К девяностым Сонтаг оставляет эссеистику и целиком уходит в литературу. В 1992-м появляется ее объемистый, переведенный уже на несколько языков и, кажется, готовящийся к экранизации роман «Страсть к вулканам», на следующий год — пьеса «Алиса в кровати» (им посвящена завершающая глава книги Кеннеди). Интеллектуальный коллаж по мотивам перипетий набившего уж, кажется, оскомину треугольника супругов Гамильтон и адмирала Нельсона (опять вызов!) Сонтаг, и сегодня верная метафорам поворота, разрыва, нового рождения, считает своей лучшей книгой и окончательным прощанием с «гипнотизировавшей» ее два десятилетия меланхолией: «Почти тридцать лет мне понадобилось, чтобы подойти к сути того, что я, кажется, и вправду могу делать».

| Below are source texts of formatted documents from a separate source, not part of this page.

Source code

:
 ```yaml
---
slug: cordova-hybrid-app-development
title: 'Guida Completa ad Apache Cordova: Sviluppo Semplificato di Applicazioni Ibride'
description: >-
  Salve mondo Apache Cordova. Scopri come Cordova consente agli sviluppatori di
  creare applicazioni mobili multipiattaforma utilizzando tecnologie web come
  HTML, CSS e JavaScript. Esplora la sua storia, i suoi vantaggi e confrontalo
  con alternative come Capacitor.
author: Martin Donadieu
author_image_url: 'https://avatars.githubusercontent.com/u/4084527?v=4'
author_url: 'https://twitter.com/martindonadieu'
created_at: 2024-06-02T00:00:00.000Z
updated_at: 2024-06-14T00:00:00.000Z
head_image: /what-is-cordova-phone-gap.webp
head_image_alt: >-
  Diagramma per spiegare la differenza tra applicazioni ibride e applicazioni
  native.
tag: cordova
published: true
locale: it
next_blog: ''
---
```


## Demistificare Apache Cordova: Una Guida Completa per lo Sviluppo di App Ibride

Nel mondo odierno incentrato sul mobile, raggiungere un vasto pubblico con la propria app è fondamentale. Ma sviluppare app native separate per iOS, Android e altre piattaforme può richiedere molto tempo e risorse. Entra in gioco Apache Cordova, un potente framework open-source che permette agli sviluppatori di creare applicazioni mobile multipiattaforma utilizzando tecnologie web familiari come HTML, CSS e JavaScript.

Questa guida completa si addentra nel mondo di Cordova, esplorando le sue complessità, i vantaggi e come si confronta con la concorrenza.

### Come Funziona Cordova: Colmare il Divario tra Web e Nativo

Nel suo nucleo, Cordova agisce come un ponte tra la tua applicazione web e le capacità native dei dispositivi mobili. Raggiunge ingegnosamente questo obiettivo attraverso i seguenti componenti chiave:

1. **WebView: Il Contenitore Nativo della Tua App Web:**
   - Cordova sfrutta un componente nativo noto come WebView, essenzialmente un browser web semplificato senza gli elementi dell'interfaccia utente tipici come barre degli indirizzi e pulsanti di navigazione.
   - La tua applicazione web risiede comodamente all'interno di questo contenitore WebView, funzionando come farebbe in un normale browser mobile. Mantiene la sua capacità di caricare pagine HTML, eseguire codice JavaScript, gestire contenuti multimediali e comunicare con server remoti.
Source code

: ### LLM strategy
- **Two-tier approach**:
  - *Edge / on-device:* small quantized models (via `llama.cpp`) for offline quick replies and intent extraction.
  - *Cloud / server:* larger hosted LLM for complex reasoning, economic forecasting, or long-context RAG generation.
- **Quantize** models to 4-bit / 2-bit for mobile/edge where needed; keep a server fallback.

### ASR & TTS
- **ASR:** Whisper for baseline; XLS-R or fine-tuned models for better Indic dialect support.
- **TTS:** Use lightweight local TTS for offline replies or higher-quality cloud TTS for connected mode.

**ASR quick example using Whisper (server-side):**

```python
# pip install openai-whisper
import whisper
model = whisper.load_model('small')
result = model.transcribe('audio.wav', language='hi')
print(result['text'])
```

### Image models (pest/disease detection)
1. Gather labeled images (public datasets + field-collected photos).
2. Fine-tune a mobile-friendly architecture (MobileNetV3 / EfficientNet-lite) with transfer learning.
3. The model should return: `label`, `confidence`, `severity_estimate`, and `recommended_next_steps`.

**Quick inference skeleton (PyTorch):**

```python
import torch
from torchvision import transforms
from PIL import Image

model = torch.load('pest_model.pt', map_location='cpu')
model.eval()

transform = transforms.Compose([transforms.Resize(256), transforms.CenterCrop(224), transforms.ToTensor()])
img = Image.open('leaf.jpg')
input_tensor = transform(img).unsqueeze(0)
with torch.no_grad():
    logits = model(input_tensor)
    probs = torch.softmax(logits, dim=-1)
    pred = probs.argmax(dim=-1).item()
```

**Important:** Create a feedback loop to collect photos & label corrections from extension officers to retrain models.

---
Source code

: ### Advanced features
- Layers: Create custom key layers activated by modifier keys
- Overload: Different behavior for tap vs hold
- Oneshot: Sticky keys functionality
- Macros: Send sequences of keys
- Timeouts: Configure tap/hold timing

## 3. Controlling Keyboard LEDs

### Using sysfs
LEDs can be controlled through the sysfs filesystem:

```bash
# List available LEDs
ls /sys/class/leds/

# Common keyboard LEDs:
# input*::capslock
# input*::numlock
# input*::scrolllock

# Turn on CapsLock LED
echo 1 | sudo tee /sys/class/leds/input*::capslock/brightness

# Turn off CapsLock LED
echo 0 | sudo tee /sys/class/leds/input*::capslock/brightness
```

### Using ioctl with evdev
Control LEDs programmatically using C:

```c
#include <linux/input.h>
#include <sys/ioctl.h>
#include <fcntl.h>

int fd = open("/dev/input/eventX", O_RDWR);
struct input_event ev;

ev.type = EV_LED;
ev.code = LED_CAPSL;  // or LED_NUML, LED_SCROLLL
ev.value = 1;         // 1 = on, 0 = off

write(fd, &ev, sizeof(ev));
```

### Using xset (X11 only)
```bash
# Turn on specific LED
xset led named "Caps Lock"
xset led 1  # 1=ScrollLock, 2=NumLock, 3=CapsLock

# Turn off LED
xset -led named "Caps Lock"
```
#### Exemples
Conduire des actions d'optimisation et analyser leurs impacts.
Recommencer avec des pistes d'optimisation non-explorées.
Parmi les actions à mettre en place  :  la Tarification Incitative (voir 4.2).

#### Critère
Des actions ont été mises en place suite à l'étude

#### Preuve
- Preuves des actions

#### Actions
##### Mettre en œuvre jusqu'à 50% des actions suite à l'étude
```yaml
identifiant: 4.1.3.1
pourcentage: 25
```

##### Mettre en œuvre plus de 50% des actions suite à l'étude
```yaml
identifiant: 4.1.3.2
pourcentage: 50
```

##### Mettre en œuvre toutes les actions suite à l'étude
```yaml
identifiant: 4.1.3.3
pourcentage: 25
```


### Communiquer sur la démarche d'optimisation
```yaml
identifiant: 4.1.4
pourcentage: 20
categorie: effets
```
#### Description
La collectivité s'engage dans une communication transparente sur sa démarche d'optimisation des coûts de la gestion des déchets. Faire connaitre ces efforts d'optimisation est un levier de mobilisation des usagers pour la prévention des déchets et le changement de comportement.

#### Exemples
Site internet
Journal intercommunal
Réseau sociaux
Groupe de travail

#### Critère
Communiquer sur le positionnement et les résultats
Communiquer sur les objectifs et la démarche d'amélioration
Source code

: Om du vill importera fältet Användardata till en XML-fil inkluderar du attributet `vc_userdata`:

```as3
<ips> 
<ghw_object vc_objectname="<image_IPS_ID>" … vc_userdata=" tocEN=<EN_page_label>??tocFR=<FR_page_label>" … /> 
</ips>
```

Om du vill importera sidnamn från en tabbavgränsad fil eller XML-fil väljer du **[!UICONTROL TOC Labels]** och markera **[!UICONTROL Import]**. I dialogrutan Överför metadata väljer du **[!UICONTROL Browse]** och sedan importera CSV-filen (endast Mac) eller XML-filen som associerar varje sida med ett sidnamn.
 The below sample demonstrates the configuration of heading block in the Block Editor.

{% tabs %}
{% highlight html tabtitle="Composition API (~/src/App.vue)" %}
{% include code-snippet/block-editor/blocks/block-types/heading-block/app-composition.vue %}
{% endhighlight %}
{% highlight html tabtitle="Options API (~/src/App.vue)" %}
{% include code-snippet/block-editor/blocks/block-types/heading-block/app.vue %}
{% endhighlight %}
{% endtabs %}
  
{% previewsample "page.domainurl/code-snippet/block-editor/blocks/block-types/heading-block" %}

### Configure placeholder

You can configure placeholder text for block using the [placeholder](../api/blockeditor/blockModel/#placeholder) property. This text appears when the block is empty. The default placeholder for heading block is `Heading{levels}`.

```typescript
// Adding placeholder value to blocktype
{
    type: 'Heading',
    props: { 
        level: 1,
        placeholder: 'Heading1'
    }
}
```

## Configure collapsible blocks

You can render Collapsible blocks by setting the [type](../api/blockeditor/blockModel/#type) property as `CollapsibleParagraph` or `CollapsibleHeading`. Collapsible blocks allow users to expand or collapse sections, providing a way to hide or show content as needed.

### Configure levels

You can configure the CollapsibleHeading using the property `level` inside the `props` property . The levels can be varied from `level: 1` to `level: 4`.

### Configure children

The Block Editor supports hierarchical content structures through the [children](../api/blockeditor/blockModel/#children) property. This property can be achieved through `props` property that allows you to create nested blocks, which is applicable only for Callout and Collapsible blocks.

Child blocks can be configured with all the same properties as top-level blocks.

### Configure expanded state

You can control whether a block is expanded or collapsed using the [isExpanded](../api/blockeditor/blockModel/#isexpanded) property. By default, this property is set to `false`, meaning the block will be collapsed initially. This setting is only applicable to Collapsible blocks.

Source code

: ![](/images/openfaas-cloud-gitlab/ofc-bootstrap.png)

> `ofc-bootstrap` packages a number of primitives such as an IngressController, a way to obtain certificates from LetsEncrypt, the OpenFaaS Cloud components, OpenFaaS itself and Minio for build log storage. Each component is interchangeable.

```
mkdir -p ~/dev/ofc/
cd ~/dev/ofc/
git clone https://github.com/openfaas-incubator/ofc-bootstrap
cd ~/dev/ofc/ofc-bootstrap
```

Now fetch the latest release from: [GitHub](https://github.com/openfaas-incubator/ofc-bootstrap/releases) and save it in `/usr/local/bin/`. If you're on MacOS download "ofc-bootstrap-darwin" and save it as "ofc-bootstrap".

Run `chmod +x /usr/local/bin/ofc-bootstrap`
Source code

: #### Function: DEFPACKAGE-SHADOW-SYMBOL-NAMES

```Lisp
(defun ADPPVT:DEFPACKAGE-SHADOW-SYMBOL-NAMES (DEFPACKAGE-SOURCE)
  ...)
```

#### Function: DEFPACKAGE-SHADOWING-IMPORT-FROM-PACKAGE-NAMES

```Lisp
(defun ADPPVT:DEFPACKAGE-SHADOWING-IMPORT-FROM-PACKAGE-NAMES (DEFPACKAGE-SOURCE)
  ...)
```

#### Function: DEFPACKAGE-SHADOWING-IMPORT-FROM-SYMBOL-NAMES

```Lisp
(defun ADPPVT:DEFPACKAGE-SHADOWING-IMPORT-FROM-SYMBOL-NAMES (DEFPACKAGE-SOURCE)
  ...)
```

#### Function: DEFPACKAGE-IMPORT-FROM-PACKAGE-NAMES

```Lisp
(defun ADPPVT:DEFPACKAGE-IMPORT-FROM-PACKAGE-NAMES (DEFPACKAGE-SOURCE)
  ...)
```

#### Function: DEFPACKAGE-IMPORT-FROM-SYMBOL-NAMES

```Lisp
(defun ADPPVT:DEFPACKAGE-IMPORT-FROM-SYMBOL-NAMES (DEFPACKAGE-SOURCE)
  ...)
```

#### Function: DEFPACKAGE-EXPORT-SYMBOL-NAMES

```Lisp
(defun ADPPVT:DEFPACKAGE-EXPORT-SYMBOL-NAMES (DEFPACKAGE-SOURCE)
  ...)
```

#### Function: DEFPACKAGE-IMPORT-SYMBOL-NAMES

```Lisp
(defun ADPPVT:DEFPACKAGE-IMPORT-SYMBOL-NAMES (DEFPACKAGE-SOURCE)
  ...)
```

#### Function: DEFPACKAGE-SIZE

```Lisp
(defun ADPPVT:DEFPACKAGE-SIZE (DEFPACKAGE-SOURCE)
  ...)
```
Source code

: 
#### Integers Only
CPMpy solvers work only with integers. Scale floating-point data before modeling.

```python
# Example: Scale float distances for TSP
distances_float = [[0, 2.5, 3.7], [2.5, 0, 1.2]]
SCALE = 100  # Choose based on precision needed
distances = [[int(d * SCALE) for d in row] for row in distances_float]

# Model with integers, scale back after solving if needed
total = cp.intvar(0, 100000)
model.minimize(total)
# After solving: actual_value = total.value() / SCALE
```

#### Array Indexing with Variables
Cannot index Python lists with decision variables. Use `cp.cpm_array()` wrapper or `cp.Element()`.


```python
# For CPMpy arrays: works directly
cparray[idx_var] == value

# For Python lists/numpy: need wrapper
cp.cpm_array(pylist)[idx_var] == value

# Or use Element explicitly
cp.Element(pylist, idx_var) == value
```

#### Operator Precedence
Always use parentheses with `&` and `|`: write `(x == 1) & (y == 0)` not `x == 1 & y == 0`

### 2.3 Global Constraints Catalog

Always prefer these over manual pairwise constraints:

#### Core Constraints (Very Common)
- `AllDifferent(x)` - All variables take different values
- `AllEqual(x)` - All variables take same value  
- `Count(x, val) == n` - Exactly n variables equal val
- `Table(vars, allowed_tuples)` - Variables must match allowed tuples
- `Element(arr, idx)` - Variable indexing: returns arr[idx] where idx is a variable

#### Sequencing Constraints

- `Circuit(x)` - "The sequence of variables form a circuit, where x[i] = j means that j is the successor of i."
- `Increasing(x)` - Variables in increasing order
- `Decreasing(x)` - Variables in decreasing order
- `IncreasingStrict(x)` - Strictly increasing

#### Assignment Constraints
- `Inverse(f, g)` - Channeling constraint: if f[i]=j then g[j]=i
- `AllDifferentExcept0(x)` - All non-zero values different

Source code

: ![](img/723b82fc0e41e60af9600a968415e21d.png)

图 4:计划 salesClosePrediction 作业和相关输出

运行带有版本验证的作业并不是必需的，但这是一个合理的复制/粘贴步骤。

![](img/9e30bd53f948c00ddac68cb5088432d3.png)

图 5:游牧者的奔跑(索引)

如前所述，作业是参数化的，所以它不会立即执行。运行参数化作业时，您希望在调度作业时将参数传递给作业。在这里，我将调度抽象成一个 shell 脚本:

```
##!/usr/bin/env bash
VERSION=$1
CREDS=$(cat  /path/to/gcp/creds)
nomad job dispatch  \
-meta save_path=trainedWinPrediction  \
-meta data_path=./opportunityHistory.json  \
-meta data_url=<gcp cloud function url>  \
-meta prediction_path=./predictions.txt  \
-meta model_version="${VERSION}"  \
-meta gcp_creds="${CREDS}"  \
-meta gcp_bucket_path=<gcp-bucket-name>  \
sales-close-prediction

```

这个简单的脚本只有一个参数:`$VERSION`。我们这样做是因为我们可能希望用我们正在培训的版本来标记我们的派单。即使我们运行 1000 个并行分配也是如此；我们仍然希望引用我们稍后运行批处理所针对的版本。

В свое время один из героев Сонтаг, Эмиль Мишель Чоран, присвоил своему избраннику Борхесу — автору, впрочем, и для американской писательницы не чужому, она брала у него интервью — имя «последнего из утонченных». К тому, кто живет словами, они, даже однажды сказанные, рано или поздно возвращаются, переходя уже на него. Подчеркивая, при всех внешних переменах и внутренних переломах, приверженность Сонтаг к тем же нормам критической независимости, индивидуальной ответственности, публичной дискуссии и рациональной аргументации, Лайам Кеннеди называет ее «последней из разносторонних». И заключает свою в целом удавшуюся, обстоятельную и полезную книгу — первую из дошедших до наших глухих краев монографий о писательнице — словами: «Сонтаг по-прежнему остается образцом редким, если вообще не единственным в своем роде. Она — не последний интеллектуал. Она — интеллектуал, который сумел в эпоху заката нового сделать свои противоречивые, спорные и даже вызывающие взгляды общим достоянием».